Reproduce the listing below line for line, keeping every character, the original order, and the line breaks unchanged.

▶ [Records for this task]
··········

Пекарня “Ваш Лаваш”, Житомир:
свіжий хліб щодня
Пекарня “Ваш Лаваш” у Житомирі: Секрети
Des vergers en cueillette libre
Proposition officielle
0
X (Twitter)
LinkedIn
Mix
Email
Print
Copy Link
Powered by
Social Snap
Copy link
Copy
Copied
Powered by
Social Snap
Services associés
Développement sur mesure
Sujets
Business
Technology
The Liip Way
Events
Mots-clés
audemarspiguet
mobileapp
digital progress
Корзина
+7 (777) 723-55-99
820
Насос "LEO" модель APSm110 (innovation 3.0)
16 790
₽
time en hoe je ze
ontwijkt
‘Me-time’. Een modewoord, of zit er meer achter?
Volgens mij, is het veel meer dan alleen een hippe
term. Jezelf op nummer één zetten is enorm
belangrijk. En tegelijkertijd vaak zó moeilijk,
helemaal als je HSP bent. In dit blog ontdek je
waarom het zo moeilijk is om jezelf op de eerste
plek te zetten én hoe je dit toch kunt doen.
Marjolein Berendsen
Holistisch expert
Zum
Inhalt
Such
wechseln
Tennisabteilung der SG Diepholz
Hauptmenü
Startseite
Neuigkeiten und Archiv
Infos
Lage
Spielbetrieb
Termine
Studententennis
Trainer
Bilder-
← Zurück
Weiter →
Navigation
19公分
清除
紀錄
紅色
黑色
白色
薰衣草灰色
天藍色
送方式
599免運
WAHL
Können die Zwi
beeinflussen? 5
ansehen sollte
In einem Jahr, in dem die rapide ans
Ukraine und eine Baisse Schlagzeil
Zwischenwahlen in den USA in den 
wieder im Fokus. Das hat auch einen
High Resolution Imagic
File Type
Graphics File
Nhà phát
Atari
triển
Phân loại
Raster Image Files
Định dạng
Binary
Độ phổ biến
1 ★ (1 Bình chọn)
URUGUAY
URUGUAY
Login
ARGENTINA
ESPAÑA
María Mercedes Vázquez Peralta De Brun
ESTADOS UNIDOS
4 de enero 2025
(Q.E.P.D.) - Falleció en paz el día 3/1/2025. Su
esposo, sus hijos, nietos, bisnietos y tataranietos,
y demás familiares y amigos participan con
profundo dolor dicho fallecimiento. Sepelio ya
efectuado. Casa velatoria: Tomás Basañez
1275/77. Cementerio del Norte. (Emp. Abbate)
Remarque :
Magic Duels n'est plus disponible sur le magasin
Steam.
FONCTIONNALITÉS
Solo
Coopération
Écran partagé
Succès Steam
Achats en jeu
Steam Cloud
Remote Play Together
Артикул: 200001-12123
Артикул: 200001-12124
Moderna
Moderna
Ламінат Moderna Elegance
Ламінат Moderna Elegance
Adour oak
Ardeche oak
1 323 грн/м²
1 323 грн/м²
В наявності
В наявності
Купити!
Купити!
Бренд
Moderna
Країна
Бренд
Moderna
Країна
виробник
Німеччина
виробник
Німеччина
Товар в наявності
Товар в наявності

··········

▶ [Your response]
Пекарня “Ваш Лаваш”, Житомир:
свіжий хліб щодня
Пекарня “Ваш Лаваш” у Житомирі: Секрети
Des vergers en cueillette libre
Proposition officielle
0
X (Twitter)
LinkedIn
Mix
Email
Print
Copy Link
Powered by
Social Snap
Copy link
Copy
Copied
Powered by
Social Snap
Services associés
Développement sur mesure
Sujets
Business
Technology
The Liip Way
Events
Mots-clés
audemarspiguet
mobileapp
digital progress
Корзина
+7 (777) 723-55-99
820
Насос "LEO" модель APSm110 (innovation 3.0)
16 790
₽
time en hoe je ze
ontwijkt
‘Me-time’. Een modewoord, of zit er meer achter?
Volgens mij, is het veel meer dan alleen een hippe
term. Jezelf op nummer één zetten is enorm
belangrijk. En tegelijkertijd vaak zó moeilijk,
helemaal als je HSP bent. In dit blog ontdek je
waarom het zo moeilijk is om jezelf op de eerste
plek te zetten én hoe je dit toch kunt doen.
Marjolein Berendsen
Holistisch expert
Zum
Inhalt
Such
wechseln
Tennisabteilung der SG Diepholz
Hauptmenü
Startseite
Neuigkeiten und Archiv
Infos
Lage
Spielbetrieb
Termine
Studententennis
Trainer
Bilder-
← Zurück
Weiter →
Navigation
19公分
清除
紀錄
紅色
黑色
白色
薰衣草灰色
天藍色
送方式
599免運
WAHL
Können die Zwi
beeinflussen? 5
ansehen sollte
In einem Jahr, in dem die rapide ans
Ukraine und eine Baisse Schlagzeil
Zwischenwahlen in den USA in den 
wieder im Fokus. Das hat auch einen
High Resolution Imagic
File Type
Graphics File
Nhà phát
Atari
triển
Phân loại
Raster Image Files
Định dạng
Binary
Độ phổ biến
1 ★ (1 Bình chọn)
URUGUAY
URUGUAY
Login
ARGENTINA
ESPAÑA
María Mercedes Vázquez Peralta De Brun
ESTADOS UNIDOS
4 de enero 2025
(Q.E.P.D.) - Falleció en paz el día 3/1/2025. Su
esposo, sus hijos, nietos, bisnietos y tataranietos,
y demás familiares y amigos participan con
profundo dolor dicho fallecimiento. Sepelio ya
efectuado. Casa velatoria: Tomás Basañez
1275/77. Cementerio del Norte. (Emp. Abbate)
Remarque :
Magic Duels n'est plus disponible sur le magasin
Steam.
FONCTIONNALITÉS
Solo
Coopération
Écran partagé
Succès Steam
Achats en jeu
Steam Cloud
Remote Play Together
Артикул: 200001-12123
Артикул: 200001-12124
Moderna
Moderna
Ламінат Moderna Elegance
Ламінат Moderna Elegance
Adour oak
Ardeche oak
1 323 грн/м²
1 323 грн/м²
В наявності
В наявності
Купити!
Купити!
Бренд
Moderna
Країна
Бренд
Moderna
Країна
виробник
Німеччина
виробник
Німеччина
Товар в наявності
Товар в наявності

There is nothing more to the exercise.